«Solo fumo negli occhi, il governo resta schierato dalla parte degli Usa e del Muos». L’attacco alla delegazione siciliana del Movimento 5 stelle – e indirettamente ai vertici del governo nazionale, a partire dalla ministra per la Difesa Elisabetta Trenta – arriva dai legali del movimento No Muos, Dario Pruiti e Luigi Cinquerrui. I due avvocati parlano all’indomani dell’annuncio da parte di Giampiero Trizzino – parlamentare cinquestelle all’Ars – dell’assenza dell’Avvocatura dello Stato in occasione della nuova udienza davanti al Cga, per rimettere in discussione la sentenza con cui lo stesso organo amministrativo nel 2016 aveva dichiarato legittimo l’iter che aveva portato all’autorizzazione dell’impianto satellitare statunitense a Niscemi.
«La notizia, tanto acclamata, dell’annunciata assenza dell’avvocatura dello Stato potrebbe addirittura rivelarsi un boomerang contro i No Muos – si legge in una nota dei due legali -. Si tratta della cronaca di un nulla di fatto ottenuto dalla delegazione siciliana rispetto alle posizioni già assunte dal ministero». Il riferimento di Pruiti e Cinquerrui va alla memoria che il ministero della Difesa, tramite l’Avvocatura dello Stato, ha già depositato nei mesi scorsi. Nel documento si chiede ai giudici di rigettare i ricorsi presentati contro la sentenza del Cga. Una posizione che ha portato gli attivisti No Muos ad accusare il Movimento 5 stelle di avere tradito le promesse fatte in campagna elettorale, e negli anni in cui il partito oggi guidato da Luigi Di Maio si dichiarava apertamente No Muos.
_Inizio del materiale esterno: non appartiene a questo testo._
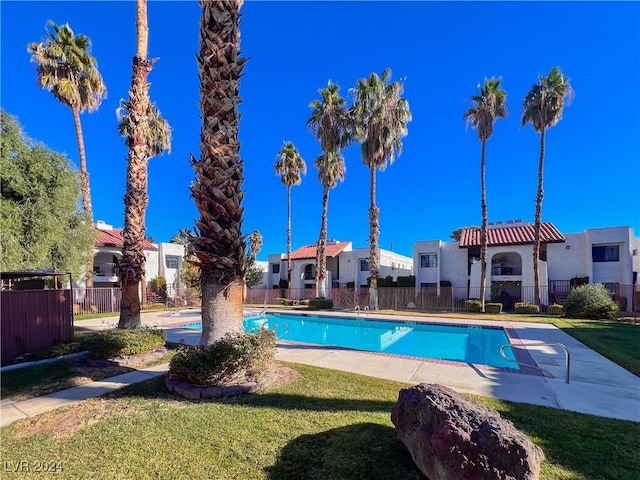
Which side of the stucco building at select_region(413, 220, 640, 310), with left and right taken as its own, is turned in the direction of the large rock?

A essere tirato in ballo nei giorni scorsi era stato Trizzino, tra i deputati che più in passato hanno reso noto la propria posizione contro l’impianto. Il deputato, dopo avere assicurato di non avere cambiato idea, ha promesso il proprio impegno, annunciando prima l’intenzione del ministero retto da Trenta di ritirare la memoria depositata al Cga e successivamente salutando con soddisfazione la decisione di non presenziare all’udienza. Le due cose però sarebbero in contraddizioni: «Questo atto (il ritiro delle memorie, ndr), non previsto dalle norme di procedura, poteva avvenire solo con il deposito di altra memoria contenente la rinuncia alle difese – vanno avanti i due legali -. Ma questo è tecnicamente impossibile perché il deposito di memorie può avvenire fino a trenta giorni prima dell’udienza, quindi, paradossalmente, l’unico modo di concretizzare lo sbandierato passo indietro sarebbe stato proprio quello – sottolineano Pruiti e Cinquerrui – di presentarsi in udienza e rinunciare alle difese già depositate».
Stando così le cose i cinquestelle, per evitare di essere accusati di contiguità con i governi precedenti, avrebbero dovuto spingere su un atto politico esplicito, anziché seguire i tecnicismi giuridici. In tal senso, i legali degli attivisti ricordano che i «parlamentari del M5s erano già stati firmatari nel 2014 di una mozione con la quale si chiedeva di bloccarsi gli accordi che consentono la realizzazione delle basi statunitensi di uso esclusivo, in quanto illegittimi perché mai autorizzati dal parlamento come richiesto dall’articolo 80 della Costituzione». Quell’atto fu bocciato dal voto di Partito democratico e Nuovo centrodestra, i partiti che sostenevano il governo nazionale. Oggi alla guida del Paese – in coabitazione con la Lega – c’è invece proprio il Movimento 5 stelle. In cui gli attivisti confidavano per cambiare il corso delle cose, ma dopo sei mesi di governo la fiducia sembra essere sparita: «Non resta che prendere atto di questo nulla di fatto che sa tanto di tradimento delle aspettative e del voto dei cittadini», concludono i legali.